Parmi elles, Jean-Claude Katende, président de l’Association africaine de défense des droits de l’homme (ASADHO), se montre particulièrement sévère. « Le processus de collecte des contributions lancé par l’Union Sacrée de la Nation est une distraction. Ils ont déjà dans leur poche une constitution confectionnée à la taille du Président Félix Tshisekedi. Même si le processus était sincère, quel degré de transparence et de confiance peut-on lui accorder quand nous connaissons bien le jeu et les acteurs ? Déjà, ils ne veulent pas que ceux qui sont opposés à leur coup d’État constitutionnel puissent s’exprimer librement. Ce qui est vrai est que le troisième mandat sera une tricherie », a-t-il déclaré.

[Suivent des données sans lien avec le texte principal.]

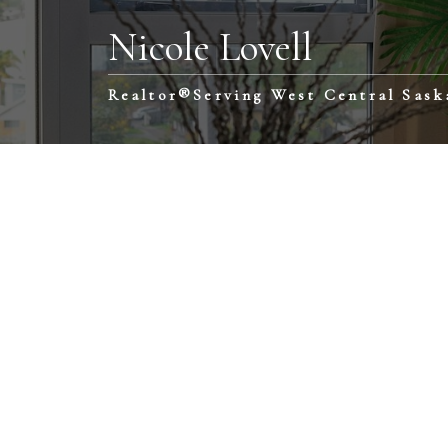
Nicole Lovell
Realtor®️Serving West Central Sas
1-12
81
$475,000
$3
Reed Acreage
560 E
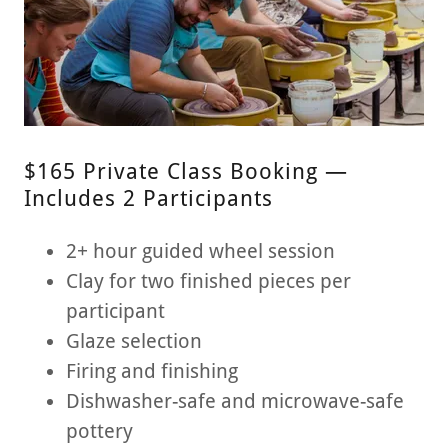
$165 Private Class Booking —
Includes 2 Participants
2+ hour guided wheel session
Clay for two finished pieces per
participant
Glaze selection
Firing and finishing
Dishwasher-safe and microwave-safe
pottery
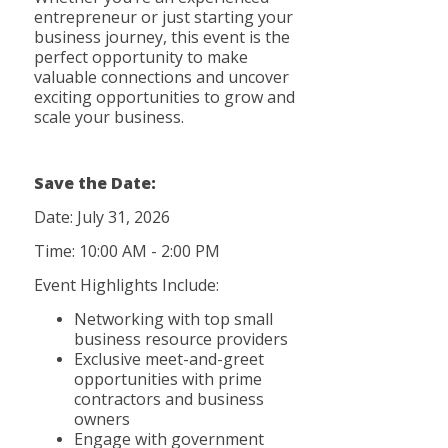
entrepreneur or just starting your
business journey, this event is the
perfect opportunity to make
valuable connections and uncover
exciting opportunities to grow and
scale your business.
Save t
he Date:
Date: July 31, 2026
Time: 10:00 AM - 2:00 PM
Event Highlights Include:
Networking with top small
business resource providers
Exclusive meet-and-greet
opportunities with prime
contractors and business
owners
Engage with government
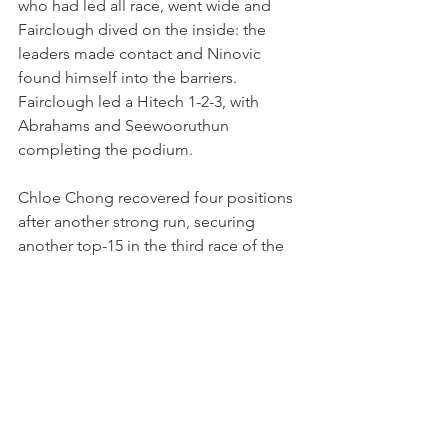
who had led all race, went wide and 
Fairclough dived on the inside: the 
leaders made contact and Ninovic 
found himself into the barriers. 
Fairclough led a Hitech 1-2-3, with 
Abrahams and Seewooruthun 
completing the podium.
Chloe Chong recovered four positions 
after another strong run, securing 
another top-15 in the third race of the 
weekend.
“I knew people would get a bit 
desperate for places and try to use 
track limits as an advantage, so kept it 
clean, kept it safe, kept pushing, but I 
made a mistake and lost a place in the 
last corner", she commented. "It was a 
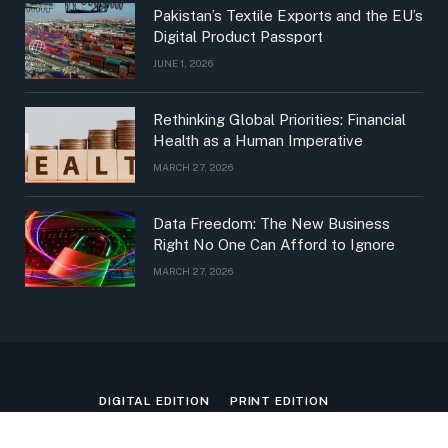
Pakistan’s Textile Exports and the EU’s
Digital Product Passport
JUNE 1, 2026
Rethinking Global Priorities: Financial
Health as a Human Imperative
MARCH 27, 2026
Data Freedom: The New Business
Right No One Can Afford to Ignore
MARCH 27, 2026
DIGITAL EDITION
PRINT EDITION
PRINT + DIGITAL EDITION
PDF EDITION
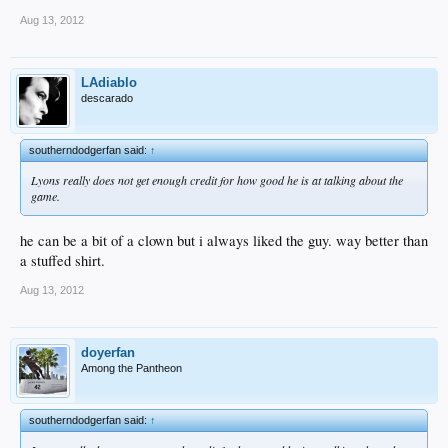
Aug 13, 2012
LAdiablo
descarado
southerndodgerfan said:
↑
Lyons really does not get enough credit for how good he is at talking about the
game.
he can be a bit of a clown but i always liked the guy. way better than
a stuffed shirt.
Aug 13, 2012
doyerfan
Among the Pantheon
southerndodgerfan said:
↑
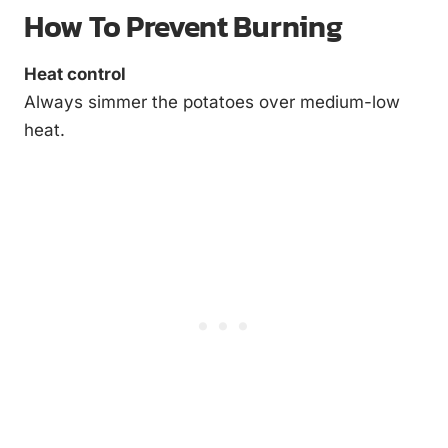
How To Prevent Burning
Heat control
Always simmer the potatoes over medium-low
heat.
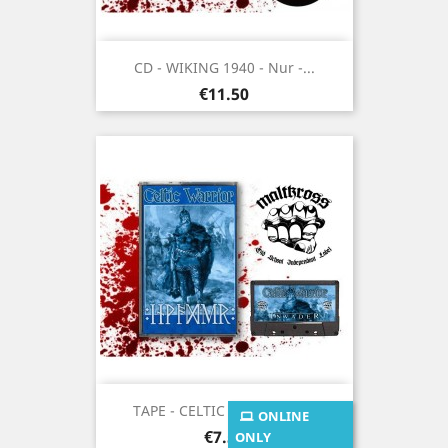
CD - WIKING 1940 - Nur -...
Price
€11.50
TAPE - CELTIC WARRIOR -...
ONLINE
Price
€7.50
ONLY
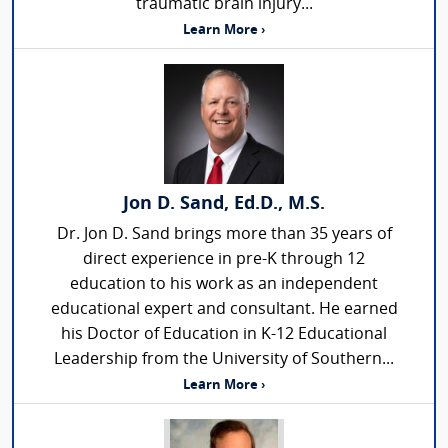
traumatic brain injury...
Learn More ›
Jon D. Sand, Ed.D., M.S.
Dr. Jon D. Sand brings more than 35 years of
direct experience in pre-K through 12
education to his work as an independent
educational expert and consultant. He earned
his Doctor of Education in K-12 Educational
Leadership from the University of Southern...
Learn More ›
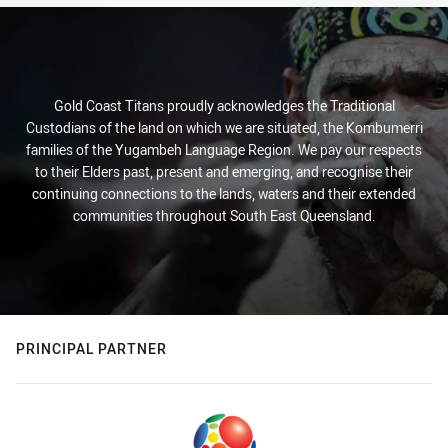
Gold Coast Titans proudly acknowledges the Traditional
Custodians of the land on which we are situated, the Kombumerri
families of the Yugambeh Language Region. We pay our respects
to their Elders past, present and emerging, and recognise their
continuing connections to the lands, waters and their extended
communities throughout South East Queensland.
PRINCIPAL PARTNER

Ces propos relancent le débat sur la crédibilité de cette initiative et sur les garanties d’inclusivité du processus. Plusieurs acteurs politiques et organisations de la société civile s’interrogent sur l’espace réellement accordé aux opinions divergentes, dans un contexte politique tendu.
En toile de fond, la question d’un éventuel troisième mandat du président Félix Tshisekedi continue d’alimenter les tensions. Les détracteurs du processus préviennent qu’une telle perspective serait perçue comme une remise en cause des principes démocratiques.
Du côté de la majorité, aucune réaction officielle n’a encore été enregistrée face à ces critiques. Le processus de collecte des contributions se poursuit néanmoins, dans un climat marqué par la méfiance et les divisions.